In reality, HUD plays a crucial role in combating poverty and housing discrimination. HUD boasts a budget of $47 billion and employs over 8,000 workers. It operates the Section 8 housing program, which allows 7 million Americans every year to secure private and public homes. The department is tasked with upholding the 1968 Fair Housing Act, which calls on states, cities and municipalities to combat housing discrimination and segregation in their communities, “affirmatively furthering” fair housing. Now that he is confirmed as Secretary of HUD, Carson is positioned to cripple every one of these programs.
The majority of news surrounding Carson’s nomination and confirmation centered on his lack of experience. Carson, a renowned neurosurgeon, was initially President Trump’s pick to be Secretary of Health and Human Services, a more natural fit, but Carson declined the job. His qualifications to be Secretary of HUD are far murkier. Carson has no experience conducting housing or urban development policy. But during his confirmation hearing, Carson highlighted his childhood, in which his family lived in poverty in inner city Detroit. Carson never lived in public housing, though his family received food stamps, a program operated by the Department of Agriculture.
Far from demonstrating to him the importance of governmental assistance programs, Carson’s rise from poverty to wealth and stature has imbued him with a narrow, myopic notion that the only recipe for success is individual effort. His autobiography, “Gifted Hands,” (1990) included this lesson from his mother: “If you don’t succeed, you only have yourself to blame.” Carson championed this message during his 2016 presidential bid, arguing that welfare programs make the poor “dependent.” Conveniently forgetting the federal assistance he and his family received, Carson referred to poverty as “a choice more than anything else.” While Carson is entitled to draw his own conclusions from his experiences, his outlook on welfare programs could be incredibly detrimental to the work done by HUD.
The Section 8 housing voucher program helps about 5 million people pay for private housing. Another roughly 2 million people are in public housing. Despite the success of the Section 8 housing program, which has been demonstrated to reduce poverty, 75 percent of poor Americans who meet the qualifications for housing assistance don’t receive it. Will Carson fight to make sure that these Americans are provided a home when he believes that assistance will only create more poverty?
HUD also operates the Federal Housing Administration, a crucial sub-agency that grants more than $1 trillion in mortgages to low-income families every year. Without these loans, many Americans would be unable to afford private homeownership and the tax benefits that come with it.

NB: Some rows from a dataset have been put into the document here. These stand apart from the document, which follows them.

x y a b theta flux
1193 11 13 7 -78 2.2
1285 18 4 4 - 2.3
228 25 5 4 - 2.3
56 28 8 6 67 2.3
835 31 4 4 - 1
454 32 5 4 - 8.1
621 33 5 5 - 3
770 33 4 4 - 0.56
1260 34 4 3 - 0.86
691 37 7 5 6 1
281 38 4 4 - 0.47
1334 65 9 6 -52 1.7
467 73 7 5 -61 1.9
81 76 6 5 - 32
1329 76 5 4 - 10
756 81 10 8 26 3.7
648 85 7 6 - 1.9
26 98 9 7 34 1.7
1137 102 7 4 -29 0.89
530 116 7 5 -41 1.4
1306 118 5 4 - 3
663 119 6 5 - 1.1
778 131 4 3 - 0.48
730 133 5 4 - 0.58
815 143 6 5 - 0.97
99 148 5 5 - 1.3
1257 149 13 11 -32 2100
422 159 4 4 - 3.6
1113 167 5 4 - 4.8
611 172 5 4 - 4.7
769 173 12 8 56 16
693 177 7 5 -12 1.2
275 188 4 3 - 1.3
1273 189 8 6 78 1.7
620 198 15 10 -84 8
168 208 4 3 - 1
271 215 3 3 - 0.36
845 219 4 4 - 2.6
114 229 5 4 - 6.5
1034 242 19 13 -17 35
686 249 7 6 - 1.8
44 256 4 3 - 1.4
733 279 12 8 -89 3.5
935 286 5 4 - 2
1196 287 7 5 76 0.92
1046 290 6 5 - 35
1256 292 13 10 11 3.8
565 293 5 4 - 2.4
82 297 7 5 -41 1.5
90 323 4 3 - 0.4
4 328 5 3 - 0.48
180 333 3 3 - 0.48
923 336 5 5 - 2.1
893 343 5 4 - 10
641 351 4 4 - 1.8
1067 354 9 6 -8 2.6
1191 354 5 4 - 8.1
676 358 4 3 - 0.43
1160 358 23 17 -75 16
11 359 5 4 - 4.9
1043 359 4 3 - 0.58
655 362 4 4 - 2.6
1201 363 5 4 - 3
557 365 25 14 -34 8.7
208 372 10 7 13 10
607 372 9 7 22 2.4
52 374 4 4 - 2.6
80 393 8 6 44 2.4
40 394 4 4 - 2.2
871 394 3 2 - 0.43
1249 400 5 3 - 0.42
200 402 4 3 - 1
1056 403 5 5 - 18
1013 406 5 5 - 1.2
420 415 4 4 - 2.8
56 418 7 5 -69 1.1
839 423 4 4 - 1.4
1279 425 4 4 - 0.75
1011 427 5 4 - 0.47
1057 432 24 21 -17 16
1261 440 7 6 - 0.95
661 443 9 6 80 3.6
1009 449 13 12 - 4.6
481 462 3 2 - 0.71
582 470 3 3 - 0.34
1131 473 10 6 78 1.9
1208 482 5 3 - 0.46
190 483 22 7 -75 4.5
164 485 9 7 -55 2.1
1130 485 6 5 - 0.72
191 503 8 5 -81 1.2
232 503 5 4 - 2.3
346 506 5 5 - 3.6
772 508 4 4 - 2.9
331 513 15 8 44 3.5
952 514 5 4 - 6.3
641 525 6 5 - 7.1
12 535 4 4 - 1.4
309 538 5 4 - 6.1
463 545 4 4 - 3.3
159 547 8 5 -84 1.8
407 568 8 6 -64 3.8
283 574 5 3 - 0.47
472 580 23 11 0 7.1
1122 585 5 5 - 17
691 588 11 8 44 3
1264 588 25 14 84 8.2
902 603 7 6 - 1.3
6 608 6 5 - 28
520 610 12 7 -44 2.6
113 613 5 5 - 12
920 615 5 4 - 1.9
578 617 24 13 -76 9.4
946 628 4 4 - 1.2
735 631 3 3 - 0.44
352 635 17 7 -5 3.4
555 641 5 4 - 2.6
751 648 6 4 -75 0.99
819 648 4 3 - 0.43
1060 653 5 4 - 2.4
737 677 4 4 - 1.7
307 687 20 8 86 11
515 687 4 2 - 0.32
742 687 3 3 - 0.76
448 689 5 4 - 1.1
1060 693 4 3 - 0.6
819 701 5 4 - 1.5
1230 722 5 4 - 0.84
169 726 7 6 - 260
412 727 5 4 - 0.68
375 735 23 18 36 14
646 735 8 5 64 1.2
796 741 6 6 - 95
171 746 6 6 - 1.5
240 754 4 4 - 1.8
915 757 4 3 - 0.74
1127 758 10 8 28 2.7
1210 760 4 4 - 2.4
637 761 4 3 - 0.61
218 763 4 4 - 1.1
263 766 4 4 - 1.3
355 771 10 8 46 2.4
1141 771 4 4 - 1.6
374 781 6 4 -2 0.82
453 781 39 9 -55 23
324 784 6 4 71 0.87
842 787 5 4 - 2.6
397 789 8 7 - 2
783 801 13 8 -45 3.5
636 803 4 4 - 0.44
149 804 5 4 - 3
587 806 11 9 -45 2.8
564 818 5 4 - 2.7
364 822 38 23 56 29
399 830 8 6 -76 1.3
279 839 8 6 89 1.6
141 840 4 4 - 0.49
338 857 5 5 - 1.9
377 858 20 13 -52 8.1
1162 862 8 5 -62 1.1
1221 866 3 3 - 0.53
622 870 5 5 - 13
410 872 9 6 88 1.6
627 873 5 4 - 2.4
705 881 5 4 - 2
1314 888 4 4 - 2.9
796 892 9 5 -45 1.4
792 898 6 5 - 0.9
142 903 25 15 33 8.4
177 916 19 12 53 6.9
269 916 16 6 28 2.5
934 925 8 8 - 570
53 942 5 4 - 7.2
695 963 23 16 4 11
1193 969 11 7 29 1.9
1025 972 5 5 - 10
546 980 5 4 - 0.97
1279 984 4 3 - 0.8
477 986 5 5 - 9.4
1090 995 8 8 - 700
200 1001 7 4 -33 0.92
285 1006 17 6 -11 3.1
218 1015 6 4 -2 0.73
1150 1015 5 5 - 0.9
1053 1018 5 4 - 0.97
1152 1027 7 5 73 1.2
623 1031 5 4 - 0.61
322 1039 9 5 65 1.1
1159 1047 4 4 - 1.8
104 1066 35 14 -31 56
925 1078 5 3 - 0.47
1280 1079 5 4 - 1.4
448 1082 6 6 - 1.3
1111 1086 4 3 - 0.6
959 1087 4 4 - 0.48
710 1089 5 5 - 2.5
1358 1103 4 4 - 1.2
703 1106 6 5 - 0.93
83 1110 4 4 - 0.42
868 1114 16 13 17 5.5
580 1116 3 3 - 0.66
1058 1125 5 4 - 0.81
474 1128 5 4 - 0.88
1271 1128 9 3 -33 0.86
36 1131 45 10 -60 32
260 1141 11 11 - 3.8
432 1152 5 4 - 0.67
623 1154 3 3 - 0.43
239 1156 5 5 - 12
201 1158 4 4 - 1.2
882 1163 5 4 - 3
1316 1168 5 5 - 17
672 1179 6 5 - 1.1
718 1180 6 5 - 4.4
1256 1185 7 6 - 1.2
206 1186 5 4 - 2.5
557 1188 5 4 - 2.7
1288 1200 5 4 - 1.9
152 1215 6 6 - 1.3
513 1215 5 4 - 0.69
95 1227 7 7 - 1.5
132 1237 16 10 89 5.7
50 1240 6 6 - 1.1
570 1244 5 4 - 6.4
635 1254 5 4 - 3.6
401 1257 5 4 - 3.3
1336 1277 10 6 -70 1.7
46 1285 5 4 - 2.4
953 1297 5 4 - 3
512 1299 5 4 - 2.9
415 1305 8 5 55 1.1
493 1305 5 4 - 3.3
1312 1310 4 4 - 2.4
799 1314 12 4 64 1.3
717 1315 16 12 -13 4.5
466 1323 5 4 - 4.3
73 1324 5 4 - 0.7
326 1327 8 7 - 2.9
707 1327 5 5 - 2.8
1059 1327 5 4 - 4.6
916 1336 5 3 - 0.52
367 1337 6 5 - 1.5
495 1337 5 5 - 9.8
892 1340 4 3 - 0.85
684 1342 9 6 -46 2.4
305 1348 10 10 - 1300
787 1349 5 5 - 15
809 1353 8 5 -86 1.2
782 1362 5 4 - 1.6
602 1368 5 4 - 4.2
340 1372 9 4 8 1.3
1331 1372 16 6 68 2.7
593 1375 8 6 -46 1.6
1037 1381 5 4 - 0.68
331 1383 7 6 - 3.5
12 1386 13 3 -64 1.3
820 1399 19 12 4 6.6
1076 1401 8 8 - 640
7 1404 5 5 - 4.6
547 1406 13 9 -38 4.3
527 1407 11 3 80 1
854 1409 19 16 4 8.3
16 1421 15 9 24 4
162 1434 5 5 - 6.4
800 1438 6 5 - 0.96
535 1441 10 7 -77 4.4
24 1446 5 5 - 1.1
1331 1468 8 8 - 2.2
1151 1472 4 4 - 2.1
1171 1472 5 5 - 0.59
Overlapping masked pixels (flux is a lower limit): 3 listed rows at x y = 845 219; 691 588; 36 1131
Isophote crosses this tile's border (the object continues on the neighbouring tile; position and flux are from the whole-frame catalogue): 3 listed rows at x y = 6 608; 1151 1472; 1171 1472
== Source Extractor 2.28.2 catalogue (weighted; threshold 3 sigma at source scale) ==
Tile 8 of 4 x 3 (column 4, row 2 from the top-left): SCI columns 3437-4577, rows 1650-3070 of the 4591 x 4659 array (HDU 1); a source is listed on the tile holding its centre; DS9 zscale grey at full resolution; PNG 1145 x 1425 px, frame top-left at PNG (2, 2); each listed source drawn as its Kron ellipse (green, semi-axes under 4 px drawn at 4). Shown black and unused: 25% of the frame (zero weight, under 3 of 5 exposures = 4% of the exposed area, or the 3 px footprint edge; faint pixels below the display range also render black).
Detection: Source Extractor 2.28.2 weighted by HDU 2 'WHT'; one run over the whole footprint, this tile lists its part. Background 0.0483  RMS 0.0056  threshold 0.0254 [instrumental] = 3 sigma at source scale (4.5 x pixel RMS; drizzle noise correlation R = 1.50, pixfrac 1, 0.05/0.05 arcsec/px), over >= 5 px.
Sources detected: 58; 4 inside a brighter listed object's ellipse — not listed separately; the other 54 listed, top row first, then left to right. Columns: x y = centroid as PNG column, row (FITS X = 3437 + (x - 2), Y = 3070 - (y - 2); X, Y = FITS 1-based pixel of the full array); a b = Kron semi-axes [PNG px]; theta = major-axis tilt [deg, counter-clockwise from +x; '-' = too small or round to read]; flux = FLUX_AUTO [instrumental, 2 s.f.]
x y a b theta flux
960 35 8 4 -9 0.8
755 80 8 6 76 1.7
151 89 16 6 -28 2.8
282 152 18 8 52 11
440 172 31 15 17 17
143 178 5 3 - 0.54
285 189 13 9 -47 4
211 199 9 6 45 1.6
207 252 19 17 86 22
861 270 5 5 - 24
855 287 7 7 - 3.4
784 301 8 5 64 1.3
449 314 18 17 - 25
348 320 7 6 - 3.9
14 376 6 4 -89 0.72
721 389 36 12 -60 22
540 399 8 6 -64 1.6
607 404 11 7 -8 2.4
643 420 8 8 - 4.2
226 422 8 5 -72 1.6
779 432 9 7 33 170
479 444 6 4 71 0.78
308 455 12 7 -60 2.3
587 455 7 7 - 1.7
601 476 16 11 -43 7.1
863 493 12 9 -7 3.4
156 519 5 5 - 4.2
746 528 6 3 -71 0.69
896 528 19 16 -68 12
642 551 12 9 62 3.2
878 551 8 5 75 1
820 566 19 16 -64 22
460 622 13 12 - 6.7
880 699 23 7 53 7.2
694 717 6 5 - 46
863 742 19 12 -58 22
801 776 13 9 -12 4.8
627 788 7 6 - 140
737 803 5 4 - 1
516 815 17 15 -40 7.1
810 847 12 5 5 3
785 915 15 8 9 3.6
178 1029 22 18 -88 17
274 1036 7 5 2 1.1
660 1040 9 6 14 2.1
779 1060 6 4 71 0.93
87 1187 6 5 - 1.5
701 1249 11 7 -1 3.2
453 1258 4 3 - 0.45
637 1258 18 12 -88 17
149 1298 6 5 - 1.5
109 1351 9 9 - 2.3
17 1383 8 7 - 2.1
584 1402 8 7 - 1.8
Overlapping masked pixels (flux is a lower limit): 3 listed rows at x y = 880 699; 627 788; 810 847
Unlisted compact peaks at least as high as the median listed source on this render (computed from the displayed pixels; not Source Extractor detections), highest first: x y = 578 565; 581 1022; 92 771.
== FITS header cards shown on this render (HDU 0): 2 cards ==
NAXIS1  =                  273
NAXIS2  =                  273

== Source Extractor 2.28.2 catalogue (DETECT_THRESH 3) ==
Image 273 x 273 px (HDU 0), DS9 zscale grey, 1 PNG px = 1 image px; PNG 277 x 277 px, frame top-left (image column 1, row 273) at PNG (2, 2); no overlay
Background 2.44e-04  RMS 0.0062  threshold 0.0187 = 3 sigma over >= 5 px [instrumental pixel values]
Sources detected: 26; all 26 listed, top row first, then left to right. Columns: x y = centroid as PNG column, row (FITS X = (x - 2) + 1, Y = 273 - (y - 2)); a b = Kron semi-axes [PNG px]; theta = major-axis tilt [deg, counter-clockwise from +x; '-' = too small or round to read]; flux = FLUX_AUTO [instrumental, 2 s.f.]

Last summer, the Obama administration announced that HUD would begin withholding federal funding from communities that fail to uphold the Fair Housing Act. Under this law, the communities are tasked to use data on demographics, school and housing qualities and poverty – much of which is collected by HUD itself – to create a community where minority and low-income families aren’t denied access to good schools and homes. The Obama administration tasked a select number of communities to craft a plan to address their community disparities and present it to HUD.
In a Washington Times op-ed, Carson decried this policy as “failed socialism.” Carson demonstrates a genuine concern for poverty and housing discrimination and seems to recognize some of the sources of these inequalities. “To be fair,” he writes, “white flight was not exclusively the consequence of forced integration policies. Other private and public housing policies such as redlining, restrictive covenants, discriminatory steering by real estate agents and restricted access to private capital … exacerbated the suburban segregation in the 1970s and ‘80s.” Carson sees these discriminatory practices as “social-engineering schemes” and views the Obama administration’s attempts to right these wrongs as just another scheme.
Carson is now in a position of great power, one for which he is entirely unprepared and unfit. If unchecked, Carson has the power to assure that few poor, minority families ever reach his level of success, no matter how hard they try.